Artikel Buron Asal China Ditangkap Setelah Terdeteksi “Face Recognition” Bandara Ngurah Rai pertama kali tampil pada SP NEWS GLOBAL INDONESIA.
]]>Artikel GLOBAL NEWS Polri Ungkap Ada 7 Buron Indonesia di China yang Masuk “Red Notice”, tapi Tak Kunjung Ditangkap pertama kali tampil pada SP NEWS GLOBAL INDONESIA.

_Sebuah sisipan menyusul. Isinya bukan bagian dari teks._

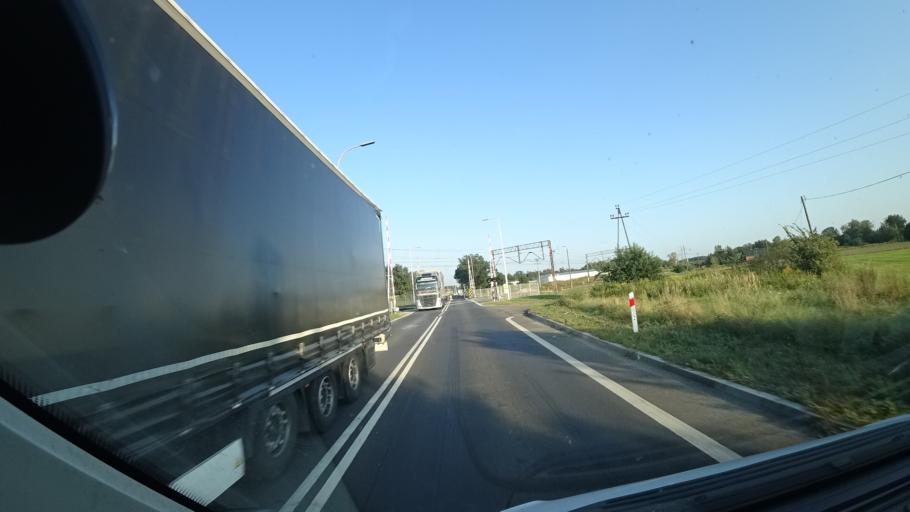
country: PL
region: Opole Voivodeship
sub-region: Powiat kedzierzynsko-kozielski
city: Bierawa
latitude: 50.2915
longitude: 18.2583
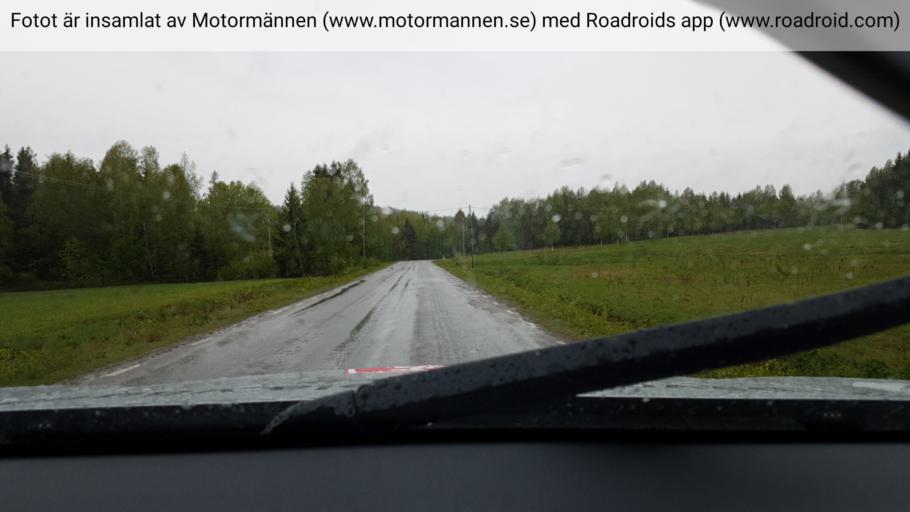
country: SE
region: Vaesterbotten
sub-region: Vannas Kommun
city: Vaennaes
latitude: 63.8697
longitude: 19.6735
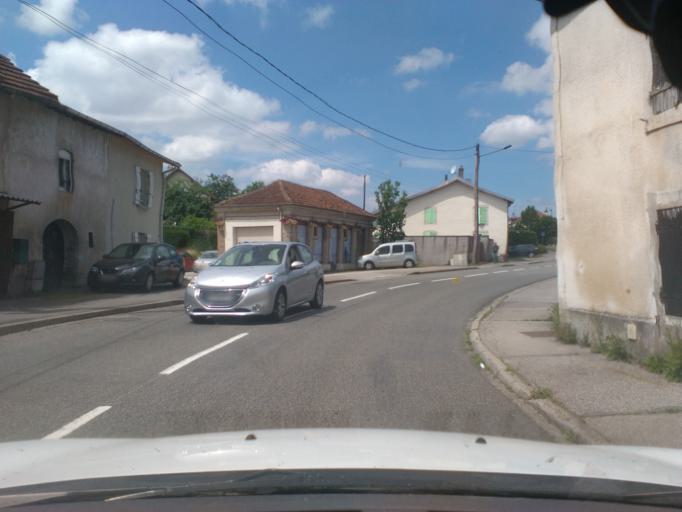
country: FR
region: Lorraine
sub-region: Departement des Vosges
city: Deyvillers
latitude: 48.1993
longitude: 6.5177
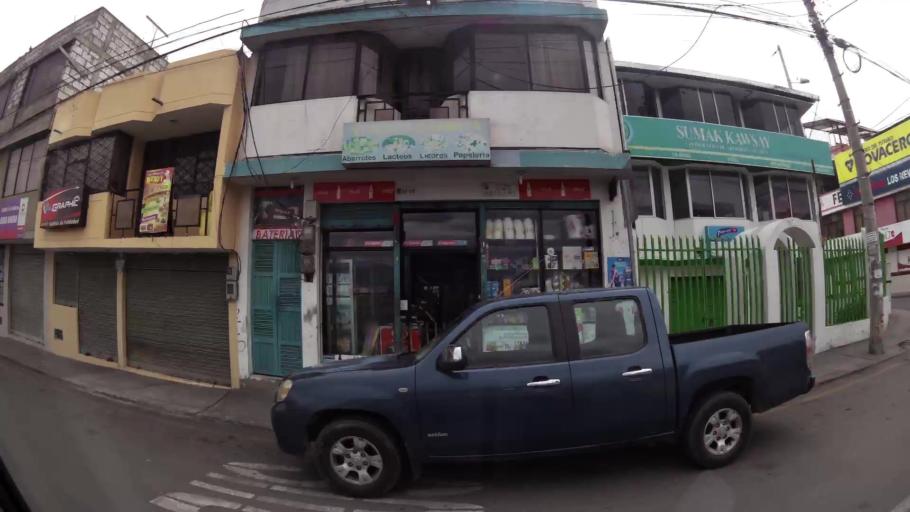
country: EC
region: Cotopaxi
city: Latacunga
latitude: -0.9341
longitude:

]]>Meski Polri telah memberikan informasi lengkap mengenai keberadaan mereka, namun para buronan tersebut belum ditangkap otoritas China hingga saat ini.
“Kami sudah banyak membantu Tiongkok, termasuk banyak kasus di Batam dan Pontianak,” kata Krishna di Jakarta, Kamis (10/10/2024).
Namun, kami juga memiliki tujuh buronan yang masuk dalam Red Notice, keberadaannya sudah kami informasikan, namun hingga saat ini mereka belum ditangkap, lanjutnya.
Baca Juga: Imigrasi Rujuk Buronan Tiongkok Joe Lin ke Interpol
Krishna menambahkan, yang menjadi subyek Red Notice bukan hanya pelaku kejahatan di tanah Indonesia.
Ada juga penjahat di Indonesia yang kabur ke China dan menjadi red notice di sana.
Ia berharap Tiongkok dapat memainkan peran yang seimbang dan seimbang dalam menyelesaikan krisis pengungsi internasional.
“Kami di Indonesia, baik Polri maupun Imigrasi, selalu mendukung permintaan negara lain dalam menangani kejahatan transnasional, termasuk Tiongkok,” ujarnya.
“Kami berharap tindakan yang diambil oleh otoritas Indonesia dapat memberikan respons yang sama terhadap Tiongkok,” tambahnya.
Baca Juga: Polri Keluarkan Red Notice untuk 2 Buronan TIP dengan Modus Magang ke Jerman
Krishna juga menekankan pentingnya politik internasional dalam menyelesaikan krisis pengungsi global, mengingat setiap negara memiliki kondisi politik dan hukum yang berbeda
Dalam berhubungan dengan negara lain, Polri dan pemangku kepentingan lainnya harus berhati-hati dan mempertimbangkan pertimbangan politik.
“Dalam menghadapi dunia, kebijakan setiap negara berbeda-beda. Diplomasi internasional harus dipertimbangkan secara matang,” tutupnya. Dengarkan berita terkini dan berita pilihan kami langsung di ponsel Anda. Pilih berita yang Anda suka untuk mengakses Saluran WhatsApp Kompas.com: https://www.whatsapp.com/channel/0029VaFPbedBPzjZrk13HO3D. Pastikan Anda telah menginstal aplikasi WhatsApp.
Artikel GLOBAL NEWS Polri Ungkap Ada 7 Buron Indonesia di China yang Masuk “Red Notice”, tapi Tak Kunjung Ditangkap pertama kali tampil pada SP NEWS GLOBAL INDONESIA.